■ 源文档
RLP编解码规则

Mar 10, 2021

递归式长度前缀(Recursive Length Prefix)是以太坊用来对数据进行序列化和反序列的编码规则，这里是参考以太网维基[^1]的一篇小小笔记。

编码

适用于RLP编码规则的数据结构

字符串，'doge'，aka. 字节数组
字符串的嵌套列表 ['doge', 'is', ['a', 'e-god'], ['backwards', ['V']]]

规则

三条针对字符串的编码规则

对于单字节，且值在[0x00, 0x7f]范围内(ASCII 码表)，自身即是RLP编码
- ["a"] 编码为 [0x61]
- ["0"] 编码为 [0x00]
- ["15"] 编码为 [0x0f]
对于字符串，且其长度小于55字节，RLP编码由[前缀 , 字符串] 构成，prefix = 0x80 + len(s)。因此，前缀的范围在 [0x80, 0xb7] 0xb7 = 0x80 + 55
- [“cat”] 编码为[0x83, ‘c’, ‘a’, ’t’]
- [“1024”] 编码为 [0x82, 0x04, 0x00]
对于长度大于或等于55字节的字符串，RLP编码由[前缀, 字符串长度, 字符串] 构成，prefix = 0xb7 + len(len(s)) (字符串长度值的二进制长度)。前缀的范围在[0xb8, 0xbf] 0xbf = 0xb7 + 8，因为字符串长度不得超过 2**64字节，长度值的二进制不超过64位，即8字节。

■ 所附清单
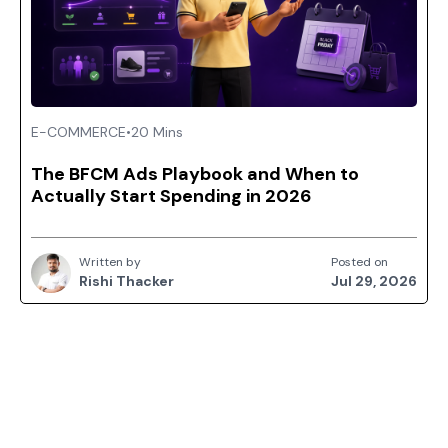
E-COMMERCE
•
20 Mins
The BFCM Ads Playbook and When to
Actually Start Spending in 2026
Written by
Posted on
Rishi Thacker
Jul 29, 2026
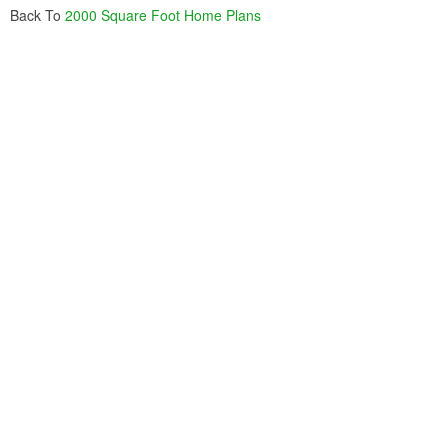
Back To
2000 Square Foot Home Plans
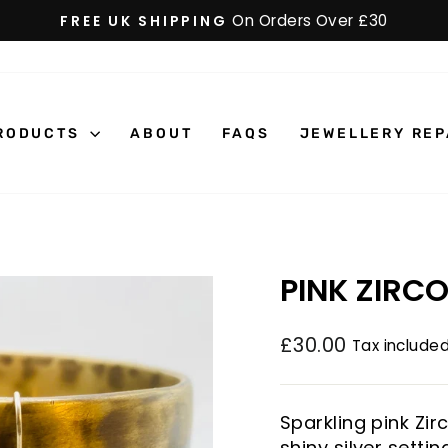
On Orders Over £30
FREE UK SHIPPING
Pause
slideshow
RODUCTS
ABOUT
FAQS
JEWELLERY REP
PINK ZIRC
£30.00
Tax included
Regular
price
Sparkling pink Zi
shiny silver settin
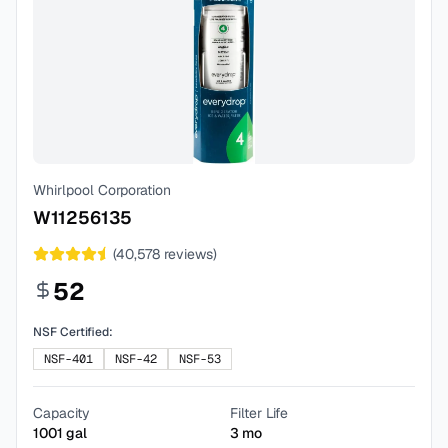
Whirlpool Corporation
W11256135
(
40,578
reviews)
52
NSF Certified:
NSF-401
NSF-42
NSF-53
Capacity
Filter Life
1001
gal
3
mo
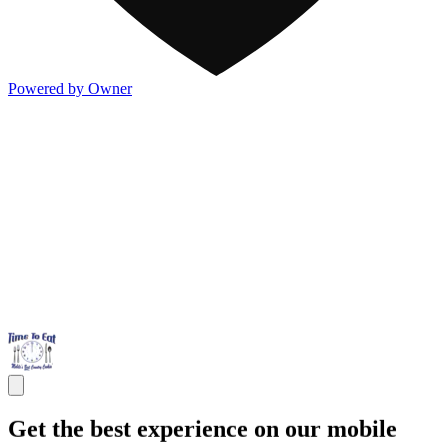
Powered by Owner
Get the best experience on our mobile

■ 课堂练习
• A. 根据源文档回答下列问题：
(i) 递归式长度前缀是以太坊用来对数据做什么的编码规则？
(ii) 长度小于55字节的字符串，其前缀按什么公式计算？
(iii) 长度大于或等于55字节的字符串，其前缀的范围是多少？
• B. 将所附清单中从含“Whirlpool Corporation”的那一行起、直至清单最后一行的各行原样抄出，首尾两行都包括在内，其中的图片不要写出。

■ 依次作答
• A.
(i) 对数据进行序列化和反序列化。
(ii) prefix = 0x80 + len(s)。
(iii) [0xb8, 0xbf]。

• B.
Whirlpool Corporation
W11256135
(
40,578
reviews)
52
NSF Certified:
NSF-401
NSF-42
NSF-53
Capacity
Filter Life
1001
gal
3
mo
Powered by Owner
Get the best experience on our mobile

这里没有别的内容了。